Abstract: Microbial bioprocesses are a cornerstone of our urban water quality control infrastructure. They are also increasingly viewed as a crucial platform in the emerging circular bioeconomy to recover valuable resources (clean water, energy, nutrients, bio-based chemicals) from carbon and nutrient rich societal waste streams. Despite their environmental and economic importance, surprisingly little is known about the nature or "design rules" of the complex microbial communities that underlie emergent function in these bioprocesses. In this talk, I will detail our efforts to deepen understanding of diversity and metabolic versatility in the microbial world in order to inspire novel decarbonized environmental bioprocesses, with a particular focus on nitrogen (N) and phosphorus (P) recovery. Our efforts address the grand challenge of preventing nutrient pollution responsible for a vast array of environmental and public health problems, including eutrophication of water bodies, greenhouse gas (nitrous oxide, N2O) production, and direct adverse effects to human health. First, I will introduce an emerging paradigm in which societal waste streams are viewed not as costly energy sinks but as feedstocks for energy or resource recovery. Next, I will detail our efforts to identify and address key barriers to nutrient recovery and to expand the product portfolio for N recovery. I will then highlight cyanophycin, an underexplored N-rich microbial biopolymer, as a promising target for N recovery. Finally, I will present a novel bioprocess for microbial production and capture of N2O as a source of bioenergy, with concurrent recovery of P as a fertilizer. Meta-omic analyses of the underlying bioprocess microbiome revealed a surprisingly high prevalence of incomplete denitrification pathways, with far reaching implications for understanding microbial N2O production and metabolic division of labor in engineered and natural systems. Taken together, our results demonstrate the utility of coupling fundamental microbial ecology research to novel environmental bioprocess development.

Bio: George Wells is an Associate Professor in the Department of Civil and Environmental Engineering at Northwestern University, where he directs the Environmental Biotechnology and Microbial Ecology Laboratory. The goal of his research is to deepen fundamental knowledge of the structure and function of microbial communities to inspire innovations in ecological and public health protection and resource recovery. Primary research thrusts in his research program include energy and nutrient recovery from wastewater and other urban "waste" streams, microbial nitrogen and phosphorus cycling, microbial greenhouse gas production, biofilms and biofilm reactors, and microbial ecology of engineered and impacted aquatic systems. His approach to these research thrusts involves an interdisciplinary integration of environmental bioprocess modeling, development, and testing; cutting-edge microscopy and molecular biology ('omics') tools; ecological theory; and classical microbiology techniques. George received his B.S. in Chemical Engineering and B.A. in Environmental Engineering from Rice University in 2004, and MS (2006) and PhD (2011) in Environmental Engineering at Stanford University. He subsequently was a postdoctoral scholar at EAWAG before joining Northwestern in 2013. George has authored >85 peer reviewed journal articles and serves on the leadership committees of the International Water Association (IWA) Microbial Ecology and Water Engineering Specialist Group and the IWA Nutrient Removal and Recovery Specialist Group. He also serves on the editorial boards of Frontiers in Microbiology, Resources, Conservation, and Recycling, and Microbial Biotechnology.

Extracted data entries:
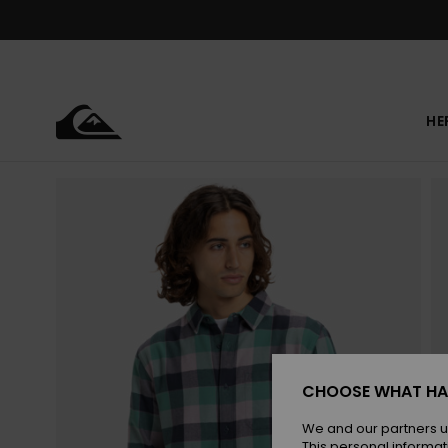
Skip
to
Product
Information
HE
CHOOSE WHAT HA
We and our partners u
This personal informat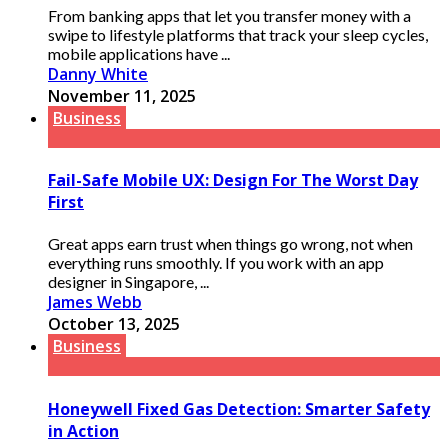
From banking apps that let you transfer money with a
swipe to lifestyle platforms that track your sleep cycles,
mobile applications have ...
Danny White
November 11, 2025
Business
Fail-Safe Mobile UX: Design For The Worst Day
First
Great apps earn trust when things go wrong, not when
everything runs smoothly. If you work with an app
designer in Singapore, ...
James Webb
October 13, 2025
Business
Honeywell Fixed Gas Detection: Smarter Safety
in Action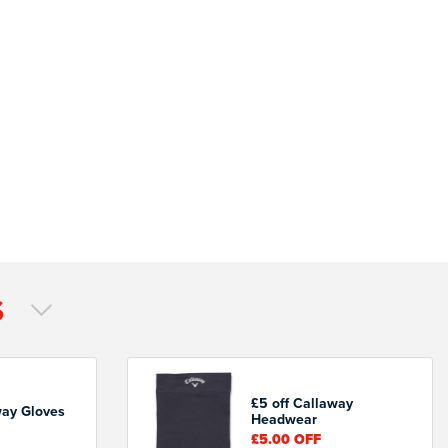
S
£5 off Callaway
way Gloves
Headwear
£5.00
OFF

» Exercise requirements:
Answer these questions from the text on microbial nutrient recovery:
1. Which N-rich microbial biopolymer does it present as a promising target for N recovery?
2. What did meta-omic analyses of the bioprocess microbiome show to be surprisingly prevalent?
3. In what year did George Wells join Northwestern?

» Result:
1. Cyanophycin
2. Incomplete denitrification pathways
3. 2013